“A fogueira”
Primeiro conto de “Vozes
Anoitecidas” e é uma boa introdução à obra de Couto. Relata a história de um
casal de idosos que vive numa grande pobreza. Eles começam a discutir sobre o
futuro incerto e a morte.
Como estão velhos e sozinhos, o marido tem uma
preocupação: saber quem enterraria a mulher se ele morresse antes dela.
Um dia o marido decidiu que ia cavar o cemitério
para a sua mulher. Dedicou-se ao buraco durante duas semanas. Ele não queria
deixar a esposa sofrer no caso de ele morrer antes. Esforçava-se muito, sem descanso
e trabalhava mesmo com o mau tempo e a chuva.
A mulher comovida, sorriu:
– Como és bom marido! Tive sorte no homem da minha vida. (A fogueira. (pág.
22)
E faz isso todos os dias,
devagar devido à idade e à pouca força.
Durante
duas semanas o velho dedicou-se ao buraco. Quanto mais perto do fim mais se
demorava. (p. 23)
Também, não comia e estava doente. No dia seguinte,
sem forças caiu. A mulher puxou-o pelos braços e trouxe-o para dentro.
Acamado, volta a ter a
preocupação pela mulher, afinal quem a colocaria na cova se ele viesse a
morrer. Por isso mesmo, decide que a cova não pode ficar sem serventia e que o
melhor a se fazer é matar a mulher antes que ele próprio morra. Ainda que seja
estranho, não se trata de uma decisão com ódio ou outro sentimento ruim.

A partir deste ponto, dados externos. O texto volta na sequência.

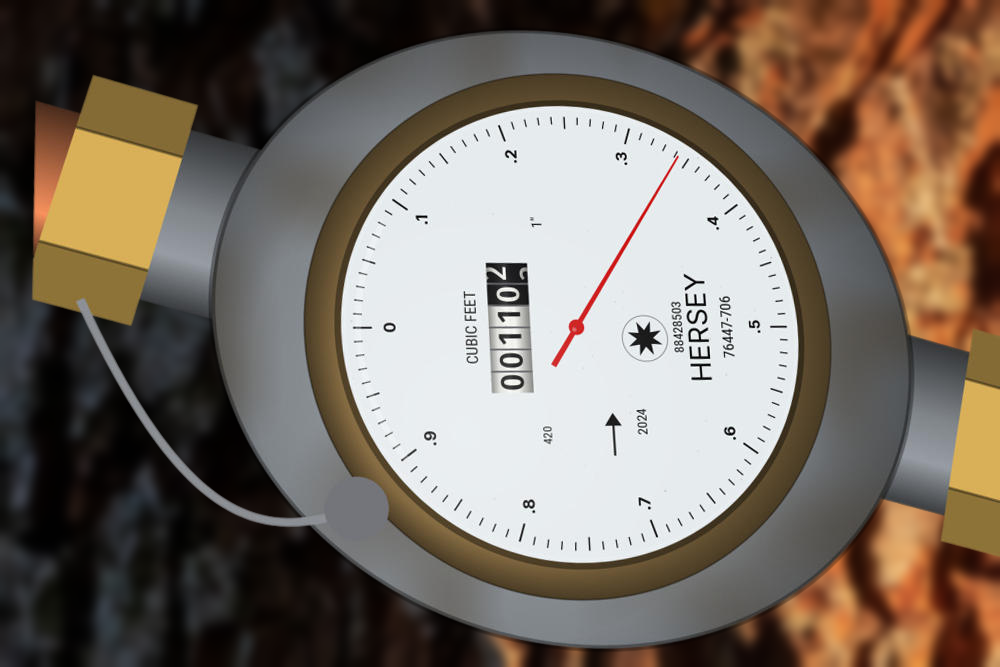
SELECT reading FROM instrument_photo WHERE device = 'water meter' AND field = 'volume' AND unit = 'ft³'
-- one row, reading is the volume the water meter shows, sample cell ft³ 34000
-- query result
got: ft³ 1102.34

Acredita, segundo sua visão de mundo, que esse é o correto a se fazer. A
mulher, comunicada pelo marido sobre tal decisão, aceita passivamente, sem admoestá-lo,
sem se revoltar ou falar qualquer coisa em contrário.
– É
verdade, marido. Você teve tanto trabalho para fazer aquele buraco. É uma pena
ficar assim. (p. 25)
No dia seguinte, o marido não
resiste e é encontrado morto pela mulher. Durante a noite, a velha sonhara com
os antepassados, sonhara com as histórias contadas e o sentido que faziam para
manter a integridade do grupo. O que se deve, portanto, destacar no conto é,
além da extrema pobreza em que vivem, a singeleza e a harmonia do casal, é. Se
falta riqueza material, sobram a eles exatamente elementos da cultura local, o
respeito à sabedoria dos mais velhos, o respeito às decisões.

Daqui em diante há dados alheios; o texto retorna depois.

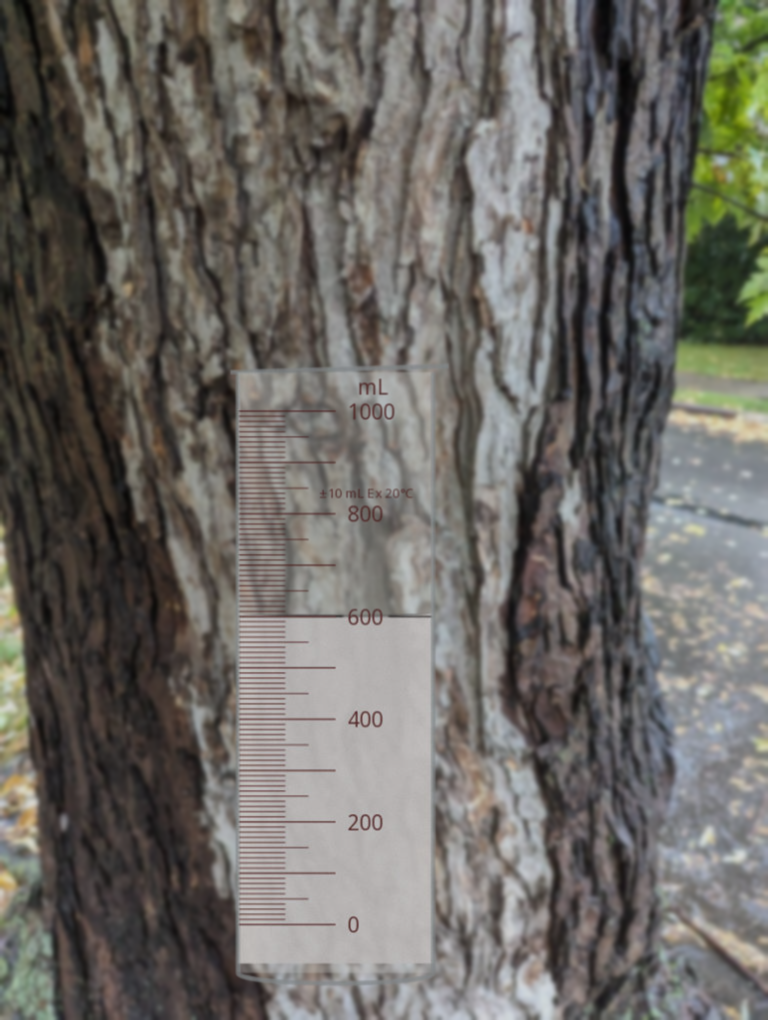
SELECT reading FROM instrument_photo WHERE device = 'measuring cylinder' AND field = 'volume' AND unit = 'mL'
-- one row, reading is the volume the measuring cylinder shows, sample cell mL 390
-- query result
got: mL 600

Esse primeiro conto revela já
o contraste entre o mundo moderno, egoísta, de busca por novidades e a harmonia
de uma sociedade que, como os velhos, morrem e eles próprios têm de cavar a
própria cova. Afinal, não morreu a
mulher, mas faleceu o marido. A única coisa certa nas vidas do casal é a morte.